Every year, more and more games are released. With so many titles competing for our limited attention, we must often make choices about which games to buy and play. The rise of video streaming affords the modern gamers an unprecedented ability to preview the content of a game, but we often still fall back on the most expedient metric for a game’s quality: the review score.
Review scores are appealing because of their simplicity and convenience. At a mere glance, they offer authoritative reassurance that an anticipated title is “good”, or cautionary guidance to avoid a release deemed “bad”, “broken”, or perhaps worst: “meh”.
For assessing the quality of a game, this is obviously a shortcut; games are complex works of art that cannot be reduced to a number, and tastes are not interchangeable. But sometimes shortcuts are worth taking. We don’t have time to research every new game that comes along, so it’s not unreasonable to write off a game roundly panned as a “1 out of 5”. Similarly, it’s often worth looking into games that release to universal acclaim.
The value of ratings becomes more muddied when there is disagreement, either between different critics or between professional critics and regular consumers (often represented as an aggregated “user score”). To make the best inferences from the available data, it’s important to understand how different types of reviewers rate games.
Getting a Professional Opinion
Professional critics review games as part of their job. They might work for a media organization as a contributor or produce content independently for their blog or YouTube channel. Such individuals rate and review games for others, and balance their unfiltered opinions with external factors imposed by the expectation of their audience and the norms of the industry.
Some of the biggest limitations imposed on a professional critic in assigning a review score are the common interpretation of which scores are “good” or “bad”, and which scores are considered appropriate to give out to different types of games.
Review aggregators like Metacritic have had a major normalizing effect on how readers interpret the range of review scores.

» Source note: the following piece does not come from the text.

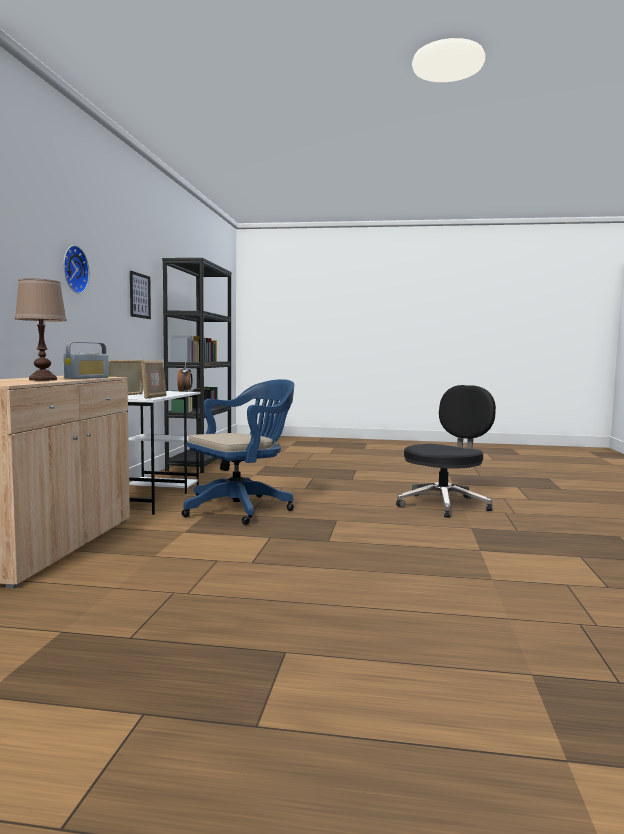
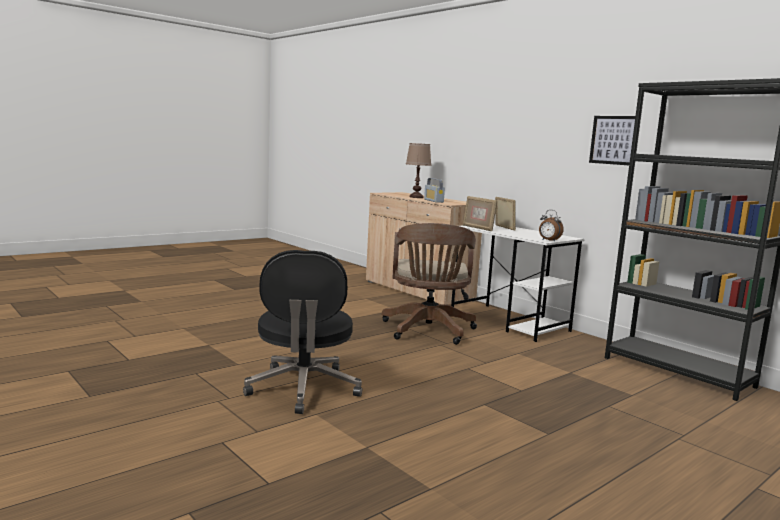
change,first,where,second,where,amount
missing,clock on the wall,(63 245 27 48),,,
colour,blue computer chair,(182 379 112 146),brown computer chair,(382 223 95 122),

By directly mapping scores from all publications to the range from 0-100, Metacritic has conditioned us to think of them in the same way as letter grades (~90+ is an A, ~60- is an F).
Without this mapping, a more limited 5-point scale is interpreted differently; a 3 out of 5 might suggest that a game is competent and worthwhile for fans of a genre or series. But if a reviewer gives a game a 3 out of 5, Metacritic will convert it to a 60 , which will be perceived by most readers as a “failing grade”. It becomes necessary to switch to a more granular scale and give it a 70% or higher, leaving most of the scale unused most of the time.

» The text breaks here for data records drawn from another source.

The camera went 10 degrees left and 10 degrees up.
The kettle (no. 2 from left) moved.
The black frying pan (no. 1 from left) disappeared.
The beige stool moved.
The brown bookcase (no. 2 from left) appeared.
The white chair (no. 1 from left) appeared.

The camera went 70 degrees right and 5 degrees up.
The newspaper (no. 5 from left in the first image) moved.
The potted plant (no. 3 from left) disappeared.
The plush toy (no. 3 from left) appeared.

If you wonder why reviewers care about how Metacritic interprets their scores, consider that some game studios award bonuses based on their game’s Metacritic score. Reviewers may be averse to adhering rigidly to a scale with a lower average knowing that it could hurt people whose work they enjoyed.
Everyone’s a Critic
Gaming sites and services like Metacritic often give users the ability to rate games themselves. For an anonymous user submitting a rating, there is no built-in audience for their specific opinion. Since their rating simply feeds into an aggregated “user score”, they are incentivized to provide a score that maximizes their impact on the resulting number.
User ratings on Metacritic are aggregated by taking the mean (the average calculated by adding up all the scores and dividing them by the number of votes). This incentivizes extreme votes because scores that are further from the average have more of an impact on the new average.
Suppose I play a game and decide that it deserves a score of 5/10, but when I check Metacritic I see the current user score is 9, based on 20 user reviews. If I submit an honest rating of 5, then the mean average is reduced to about 8.8. However, if I instead rate it 0/10, the average is reduced further, to about 8.6. By submitting a more extreme rating, I can have a greater impact on the resulting average and skew it closer to the number that I feel it ought to be.
We can eliminate this incentive by aggregating user ratings a different way. Instead of the mean average, we could use the median score, the one that is in the exact middle when all scores are ordered from lowest to highest. This score is average in the sense that half of all half of all the scores are above it, and the other half are below it. If the median is 9 and I think that the score should be 5, then I am incentivized to vote honestly because a more extreme vote will not be any more effective than an honest vote in changing the median.
This resistance to tactical voting is a useful property to have for aggregated user scores for games because it avoids amplifying the influence of a vocally dissatisfied minority. Since, as previously discussed, game scores tend to be distributed toward the upper end of the scale (~70% or higher), a small proportion of users submitting extremely low ratings can quickly tank the rating to the point where it is no longer a useful representation of the consensus opinion.
Make it Meaningful
User scores like those on Metacritic are particularly susceptible to “tactical voting” because users tend to submit a rating and then forget about it. Users might be more likely to care about providing an honest rating if they felt like they were recording their rating not just for others, but for their own record. The new AllMyGames rating feature was designed first as a way for gamers to keep track of how much they liked the games they’ve played relative to others.
Another way to encourage users to rate games honestly is to provide them value in exchange. Netflix and similar services have incentivized users to rate content by promising to use that data to make personalized recommendations for other content.
Review scores don’t tell the whole story, but they can be a handy shortcut for getting a sense of how a game has been received and as a concise metric for recording our own opinions. Just remember to look a bit deeper when you can. Don’t judge a game by its number!